**Problem requirements**
Show every line in the records that contains the string "allowEdgeOverflow", treating uppercase and lowercase letters as different.

Extracted data entries
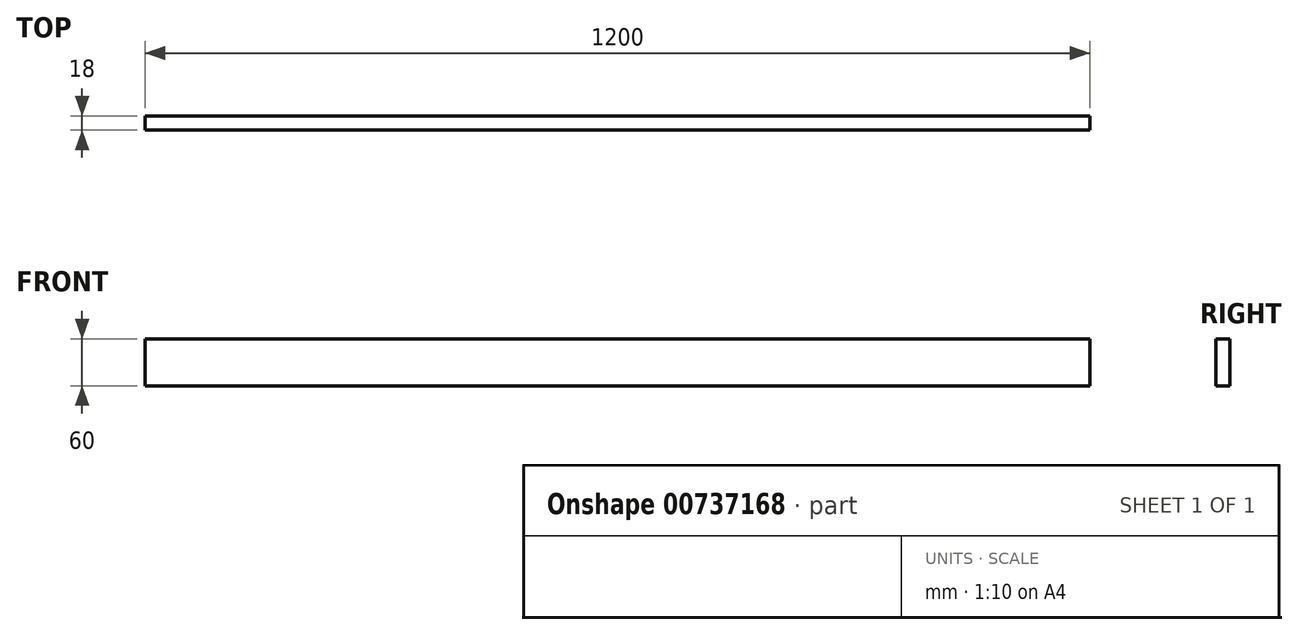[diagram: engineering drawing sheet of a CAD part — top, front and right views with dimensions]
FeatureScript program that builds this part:
annotation { "Feature Type Name" : "Feature", "Feature Type Description" : "" }
export const myFeature = defineFeature(function(context is Context, id is Id, definition is map)
    precondition{}
    {
        {
            var Q0;
            Q0=qCreatedBy(makeId("Front.planeOp"),FACE);
            var sketch = newSketch(context, id + "F0", { "sketchPlane" : qUnion([Q0])});
            skLineSegment(sketch, "E0.bottom", {"start": v(600, 30) * mm, "end": v(-600, 30) * mm});
            skLineSegment(sketch, "E0.top", {"start": v(600, -30) * mm, "end": v(-600, -30) * mm});
            skLineSegment(sketch, "E0.left", {"start": v(600, 30) * mm, "end": v(600, -30) * mm});
            skLineSegment(sketch, "E0.right", {"start": v(-600, 30) * mm, "end": v(-600, -30) * mm});
            skPoint(sketch, "E0.middle", {"position": v(0, 0) * mm});
            skSolve(sketch);
        }
        {
            var Q0;
            Q0 = qSketchRegion(id + "F0", true);
            extrude(context, id + "F1", {"entities" : qUnion([Q0]), "depth" : 18 * mm, "offsetDistance" : 25 * mm});
        }
    });
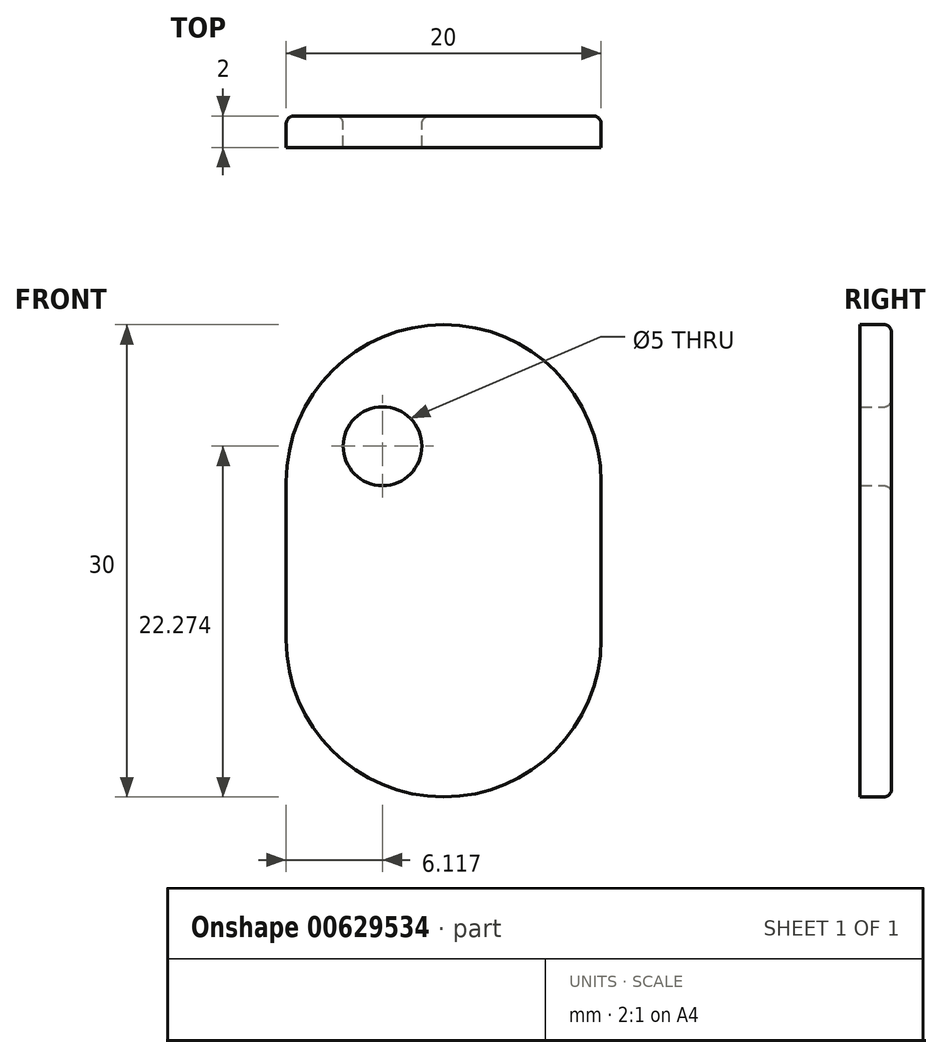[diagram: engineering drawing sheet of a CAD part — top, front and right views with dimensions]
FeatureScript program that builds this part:
annotation { "Feature Type Name" : "Feature", "Feature Type Description" : "" }
export const myFeature = defineFeature(function(context is Context, id is Id, definition is map)
    precondition{}
    {
        {
            var Q0;
            Q0=qCreatedBy(makeId("Front.planeOp"),FACE);
            var sketch = newSketch(context, id + "F0", { "sketchPlane" : qUnion([Q0])});
            skLineSegment(sketch, "E0.bottom", {"start": v(8.61, 19.68) * mm, "end": v(8.61, 19.68) * mm});
            skLineSegment(sketch, "E0.top", {"start": v(8.61, -10.32) * mm, "end": v(8.61, -10.32) * mm});
            skLineSegment(sketch, "E0.left", {"start": v(-1.39, 9.68) * mm, "end": v(-1.39, -0.32) * mm});
            skLineSegment(sketch, "E0.right", {"start": v(18.61, 9.68) * mm, "end": v(18.61, -0.32) * mm});
            skPoint(sketch, "E1.visualSharp", {"position": v(18.61, -10.32) * mm});
            skArc(sketch, "E1.filletArc", {"start": v(8.61, -10.32) * mm, "mid": v(15.68, -7.4) * mm, "end": v(18.61, -0.32) * mm});
            skPoint(sketch, "E2.visualSharp", {"position": v(-1.39, -10.32) * mm});
            skArc(sketch, "E2.filletArc", {"start": v(-1.39, -0.32) * mm, "mid": v(1.54, -7.4) * mm, "end": v(8.61, -10.32) * mm});
            skPoint(sketch, "E3.visualSharp", {"position": v(-1.39, 19.68) * mm});
            skArc(sketch, "E3.filletArc", {"start": v(8.61, 19.68) * mm, "mid": v(1.54, 16.75) * mm, "end": v(-1.39, 9.68) * mm});
            skPoint(sketch, "E4.visualSharp", {"position": v(18.61, 19.68) * mm});
            skArc(sketch, "E4.filletArc", {"start": v(18.61, 9.68) * mm, "mid": v(15.68, 16.75) * mm, "end": v(8.61, 19.68) * mm});
            skCircle(sketch, "E5", {"center": v(4.73, 11.95) * mm, "radius": 2.5 * mm});
            skSolve(sketch);
        }
        {
            var Q0;
            Q0=makeQuery(id+"F0.imprint","IMPRINT",FACE,{"disambiguationData":[TD([[makeQuery(id+"F0.imprint","IMPRINT",EDGE,{"derivedFrom":sQuery(id+"F0.wireOp",EDGE,"E0.left")}),1.0]])]});
            extrude(context, id + "F1", {"entities" : qUnion([Q0]), "depth" : 2 * mm, "offsetDistance" : 25 * mm});
        }
        {
            var Q0;
            Q0=makeQuery(id+"F1.opExtrude","CAP_FACE",FACE,{"disambiguationData":[OSD([sQuery(id+"F0.wireOp",EDGE,"E0.left"),sQuery(id+"F0.wireOp",EDGE,"E0.right"),sQuery(id+"F0.wireOp",EDGE,"E1.filletArc"),sQuery(id+"F0.wireOp",EDGE,"E2.filletArc"),sQuery(id+"F0.wireOp",EDGE,"E3.filletArc"),sQuery(id+"F0.wireOp",EDGE,"E4.filletArc"),sQuery(id+"F0.wireOp",EDGE,"E5")])],"isStart":true});
            fillet(context, id + "F2", {"entities" : qUnion([Q0]), "radius" : 0.5 * mm, "tangentPropagation" : true, "allowEdgeOverflow" : false});
        }
    });
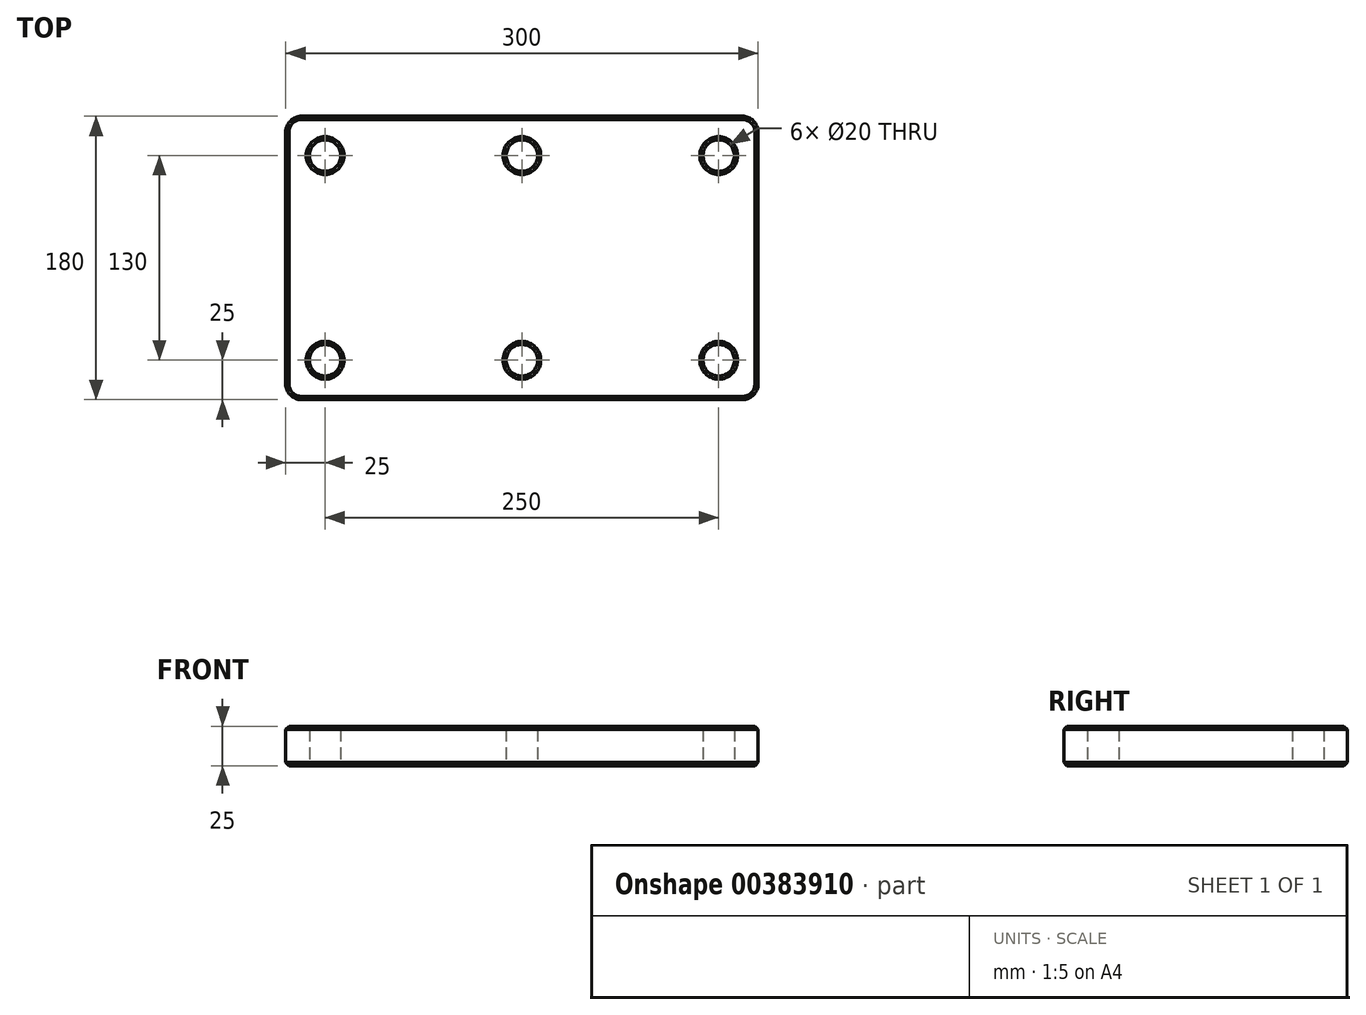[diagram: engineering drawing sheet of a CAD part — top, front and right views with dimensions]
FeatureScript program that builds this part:
annotation { "Feature Type Name" : "Feature", "Feature Type Description" : "" }
export const myFeature = defineFeature(function(context is Context, id is Id, definition is map)
    precondition{}
    {
        {
            var Q0;
            Q0=qCreatedBy(makeId("Top.planeOp"),FACE);
            var sketch = newSketch(context, id + "F0", { "sketchPlane" : qUnion([Q0])});
            skLineSegment(sketch, "E0.bottom", {"start": v(0, 0) * mm, "end": v(300, 0) * mm});
            skLineSegment(sketch, "E0.top", {"start": v(0, 180) * mm, "end": v(300, 180) * mm});
            skLineSegment(sketch, "E0.left", {"start": v(0, 0) * mm, "end": v(0, 180) * mm});
            skLineSegment(sketch, "E0.right", {"start": v(300, 0) * mm, "end": v(300, 180) * mm});
            skLineSegment(sketch, "E1", {"start": v(0, 155) * mm, "end": v(300, 155) * mm, "construction": true});
            skLineSegment(sketch, "E2", {"start": v(0, 25) * mm, "end": v(300, 25) * mm, "construction": true});
            skCircle(sketch, "E3", {"center": v(25, 155) * mm, "radius": 10 * mm});
            skCircle(sketch, "E4", {"center": v(150, 155) * mm, "radius": 10 * mm});
            skCircle(sketch, "E5", {"center": v(275, 155) * mm, "radius": 10 * mm});
            skCircle(sketch, "E6", {"center": v(25, 25) * mm, "radius": 10 * mm});
            skCircle(sketch, "E7", {"center": v(275, 25) * mm, "radius": 10 * mm});
            skCircle(sketch, "E8", {"center": v(150, 25) * mm, "radius": 10 * mm});
            skSolve(sketch);
        }
        {
            var Q0;
            Q0 = qSketchRegion(id + "F0", true);
            extrude(context, id + "F1", {"entities" : qUnion([Q0]), "depth" : 25 * mm});
        }
        {
            var Q0;
            Q0=makeQuery(id+"F1.opExtrude","CAP_EDGE",EDGE,{"disambiguationData":[OSD([sQuery(id+"F0.wireOp",EDGE,"E3")])],"isStart":false});
            var Q1;
            Q1=makeQuery(id+"F1.opExtrude","CAP_EDGE",EDGE,{"disambiguationData":[OSD([sQuery(id+"F0.wireOp",EDGE,"E6")])],"isStart":false});
            var Q2;
            Q2=makeQuery(id+"F1.opExtrude","CAP_EDGE",EDGE,{"disambiguationData":[OSD([sQuery(id+"F0.wireOp",EDGE,"E8")])],"isStart":false});
            var Q3;
            Q3=makeQuery(id+"F1.opExtrude","CAP_EDGE",EDGE,{"disambiguationData":[OSD([sQuery(id+"F0.wireOp",EDGE,"E4")])],"isStart":false});
            var Q4;
            Q4=makeQuery(id+"F1.opExtrude","CAP_EDGE",EDGE,{"disambiguationData":[OSD([sQuery(id+"F0.wireOp",EDGE,"E5")])],"isStart":false});
            var Q5;
            Q5=makeQuery(id+"F1.opExtrude","CAP_EDGE",EDGE,{"disambiguationData":[OSD([sQuery(id+"F0.wireOp",EDGE,"E7")])],"isStart":false});
            var Q6;
            Q6=makeQuery(id+"F1.opExtrude","CAP_EDGE",EDGE,{"disambiguationData":[OSD([sQuery(id+"F0.wireOp",EDGE,"E7")])],"isStart":true});
            var Q7;
            Q7=makeQuery(id+"F1.opExtrude","CAP_EDGE",EDGE,{"disambiguationData":[OSD([sQuery(id+"F0.wireOp",EDGE,"E5")])],"isStart":true});
            var Q8;
            Q8=makeQuery(id+"F1.opExtrude","CAP_EDGE",EDGE,{"disambiguationData":[OSD([sQuery(id+"F0.wireOp",EDGE,"E4")])],"isStart":true});
            var Q9;
            Q9=makeQuery(id+"F1.opExtrude","CAP_EDGE",EDGE,{"disambiguationData":[OSD([sQuery(id+"F0.wireOp",EDGE,"E8")])],"isStart":true});
            var Q10;
            Q10=makeQuery(id+"F1.opExtrude","CAP_EDGE",EDGE,{"disambiguationData":[OSD([sQuery(id+"F0.wireOp",EDGE,"E6")])],"isStart":true});
            var Q11;
            Q11=makeQuery(id+"F1.opExtrude","CAP_EDGE",EDGE,{"disambiguationData":[OSD([sQuery(id+"F0.wireOp",EDGE,"E3")])],"isStart":true});
            chamfer(context, id + "F2", {"entities" : qUnion([Q0, Q1, Q2, Q3, Q4, Q5, Q6, Q7, Q8, Q9, Q10, Q11]), "chamferType" : ChamferType.OFFSET_ANGLE, "width" : 2 * mm, "oppositeDirection" : false, "angle" : 45 * degree, "tangentPropagation" : true});
        }
        {
            var Q0;
            Q0=makeQuery(id+"F1.opExtrude","SWEPT_EDGE",EDGE,{"disambiguationData":[OSD([sQuery(id+"F0.wireOp",EDGE,"E0.bottom"),sQuery(id+"F0.wireOp",EDGE,"E0.left")])]});
            var Q1;
            Q1=makeQuery(id+"F1.opExtrude","SWEPT_EDGE",EDGE,{"disambiguationData":[OSD([sQuery(id+"F0.wireOp",EDGE,"E0.top"),sQuery(id+"F0.wireOp",EDGE,"E0.left")])]});
            var Q2;
            Q2=makeQuery(id+"F1.opExtrude","SWEPT_EDGE",EDGE,{"disambiguationData":[OSD([sQuery(id+"F0.wireOp",EDGE,"E0.bottom"),sQuery(id+"F0.wireOp",EDGE,"E0.right")])]});
            var Q3;
            Q3=makeQuery(id+"F1.opExtrude","SWEPT_EDGE",EDGE,{"disambiguationData":[OSD([sQuery(id+"F0.wireOp",EDGE,"E0.top"),sQuery(id+"F0.wireOp",EDGE,"E0.right")])]});
            fillet(context, id + "F3", {"entities" : qUnion([Q0, Q1, Q2, Q3]), "radius" : 10 * mm, "tangentPropagation" : true, "allowEdgeOverflow" : false});
        }
        {
            var Q0;
            Q0=makeQuery(id+"F1.opExtrude","CAP_EDGE",EDGE,{"disambiguationData":[OSD([sQuery(id+"F0.wireOp",EDGE,"E0.top")])],"isStart":false});
            var Q1;
            Q1=makeQuery(id+"F1.opExtrude","CAP_EDGE",EDGE,{"disambiguationData":[OSD([sQuery(id+"F0.wireOp",EDGE,"E0.bottom")])],"isStart":true});
            chamfer(context, id + "F4", {"entities" : qUnion([Q0, Q1]), "chamferType" : ChamferType.OFFSET_ANGLE, "width" : 2 * mm, "oppositeDirection" : false, "angle" : 45 * degree, "tangentPropagation" : true});
        }
    });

**Right answer**
            fillet(context, id + "F2", {"entities" : qUnion([Q0]), "radius" : 0.5 * mm, "tangentPropagation" : true, "allowEdgeOverflow" : false});
            fillet(context, id + "F3", {"entities" : qUnion([Q0, Q1, Q2, Q3]), "radius" : 10 * mm, "tangentPropagation" : true, "allowEdgeOverflow" : false});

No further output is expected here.